Designing an entity system with threading in mind
At the core of Tharsis, like many other entity systems, are Components and Processes (called Systems in many other frameworks). A Component a simple data struct with no methods. A Process is a class with a process() method called by Tharsis for every entity containing components matching its signature.
Components can’t have a copy constructor or a destructor. Tharsis generates code to load components, and moves them around by direct copying. Components can’t own any memory, but they can refer to Resources such as 3D models or sounds. I will likely write about resources in a future post.
The naive threaded approach is to run processes in separate threads, locking entities as they’re processed. Deadlocks are not an issue as long as entities are processed in the same order, but with large numbers of entities, locking overhead may negate the gains made by parallelization.
In the best case, threads never fight over an entity and we can expect overhead in 10s of nanoseconds per lock. With 30 processes and 5000 entities that adds up to 150000 locks per game update, or more than 1.5 milliseconds; roughly 10% of an update at 60FPS. In reality, threads will fight over data, making this overhead much greater, and worst of all, unpredictable.
Tharsis avoids this by using immutable data; if we keep a copy of state from the previous update and never change it, we can read it without locking.
Past and future
Tharsis has a concept of past state; processes read components from the previous game update and generate future state, which will be the past in the next game update. We have two copies of all game state, similar to double buffering in graphics; past and future buffers are switched between updates, reusing memory. This may seem wasteful, but most memory in a game is usually used by resources such as textures and sounds, not by the game state itself.
We still need to prevent processes to fight over future state they write. Tharsis requires no more than one process to write future state of any component type. This rule may seem limiting, but I found it straightforward to design processes with it in mind; in fact, it forces the code to be separated into a greater number of simpler, atomic processes. Greater process count also improves scalability as we can utilize more cores.

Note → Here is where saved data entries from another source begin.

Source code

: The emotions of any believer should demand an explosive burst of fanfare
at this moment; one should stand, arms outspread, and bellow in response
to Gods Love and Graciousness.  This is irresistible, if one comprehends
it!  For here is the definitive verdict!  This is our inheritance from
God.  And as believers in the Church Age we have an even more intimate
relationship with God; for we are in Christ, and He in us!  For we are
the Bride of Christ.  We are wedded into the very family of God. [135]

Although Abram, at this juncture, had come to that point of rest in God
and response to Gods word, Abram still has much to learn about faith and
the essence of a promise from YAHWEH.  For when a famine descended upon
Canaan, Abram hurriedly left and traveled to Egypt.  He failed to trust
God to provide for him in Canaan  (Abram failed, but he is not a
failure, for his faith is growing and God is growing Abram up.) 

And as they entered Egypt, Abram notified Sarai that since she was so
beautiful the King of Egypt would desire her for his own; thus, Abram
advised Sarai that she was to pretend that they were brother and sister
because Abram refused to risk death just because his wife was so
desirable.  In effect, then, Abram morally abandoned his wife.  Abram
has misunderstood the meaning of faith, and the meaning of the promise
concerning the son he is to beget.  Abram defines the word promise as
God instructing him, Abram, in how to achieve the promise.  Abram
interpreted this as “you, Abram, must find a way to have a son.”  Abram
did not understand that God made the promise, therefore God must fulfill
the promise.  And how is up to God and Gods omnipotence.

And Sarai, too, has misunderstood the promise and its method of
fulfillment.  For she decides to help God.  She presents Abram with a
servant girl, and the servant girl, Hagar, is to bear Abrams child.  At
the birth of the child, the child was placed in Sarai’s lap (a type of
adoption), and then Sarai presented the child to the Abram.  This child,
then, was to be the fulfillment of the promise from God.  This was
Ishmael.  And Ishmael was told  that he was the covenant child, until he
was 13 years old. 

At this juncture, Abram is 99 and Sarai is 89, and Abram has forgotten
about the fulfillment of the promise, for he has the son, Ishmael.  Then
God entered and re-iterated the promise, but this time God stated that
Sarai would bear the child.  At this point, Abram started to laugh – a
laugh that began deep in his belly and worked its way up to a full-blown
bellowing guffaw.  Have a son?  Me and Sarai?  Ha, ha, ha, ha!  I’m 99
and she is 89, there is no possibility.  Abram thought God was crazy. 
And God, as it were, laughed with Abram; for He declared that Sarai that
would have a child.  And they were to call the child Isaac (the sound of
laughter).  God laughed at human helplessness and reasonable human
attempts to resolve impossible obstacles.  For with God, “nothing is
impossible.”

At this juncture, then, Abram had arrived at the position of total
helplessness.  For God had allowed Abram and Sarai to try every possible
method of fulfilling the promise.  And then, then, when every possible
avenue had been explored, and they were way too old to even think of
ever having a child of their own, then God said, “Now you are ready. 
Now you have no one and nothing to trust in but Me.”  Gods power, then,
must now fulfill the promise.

Separating past and future also removes a common problem of component-based entity systems; order the processes run influencing the game behavior.
For example, in a ‘traditional’ component-based entity system, process A multiplies matrices, process B changes health, and process C then starts with a different state than on the beginning of the game update. In Tharsis, a process cannot change the state read by the other processes during an update, since all processes read the immutable past.
The past-future distinction has an interesting side effect; components can be removed by not copying them into future state. This enables us to tightly pack components in arrays with no gaps, avoiding cache misses.
For every process, code generated by Tharsis reads these arrays and passes components to the process. If a process writes future components, references to a future component array are also passed. A process can also decide not to write a future component for an individual entity; this can be used to remove components. After processing all entities, we have an array of future components with no wasted space. Note that the future components are written into the past buffer from previous update, avoiding reallocations.
MultiComponents are component types that allow multiple components of that type per entity. They are passed to processes using D array slices. A MultiComponent type must specify maximum number of components per entity for Tharsis to preallocate enough space. MultiComponents would not be viable without separate past and future; we would need to either insert new components in the middle of a buffer or give up on array storage. Since future components are created as a process sequentially processes entities, they are always added to the end of the buffer.
In current games it’s common to use a small, fixed number of threads for game logic and background worker threads for easily threadable tasks. This works with a small, fixed number of cores (such as on a console), but doesn’t scale well to many-core machines we’re likely to see in future.
I hope that Tharsis will provide a way to program threaded games scalable to tens of CPU cores without manually managing threads. That said, there will always be some need for direct control over threads; especially with dependencies such as OpenGL and SDL. I plan to allow the user to force a process to run in a specific thread if needed.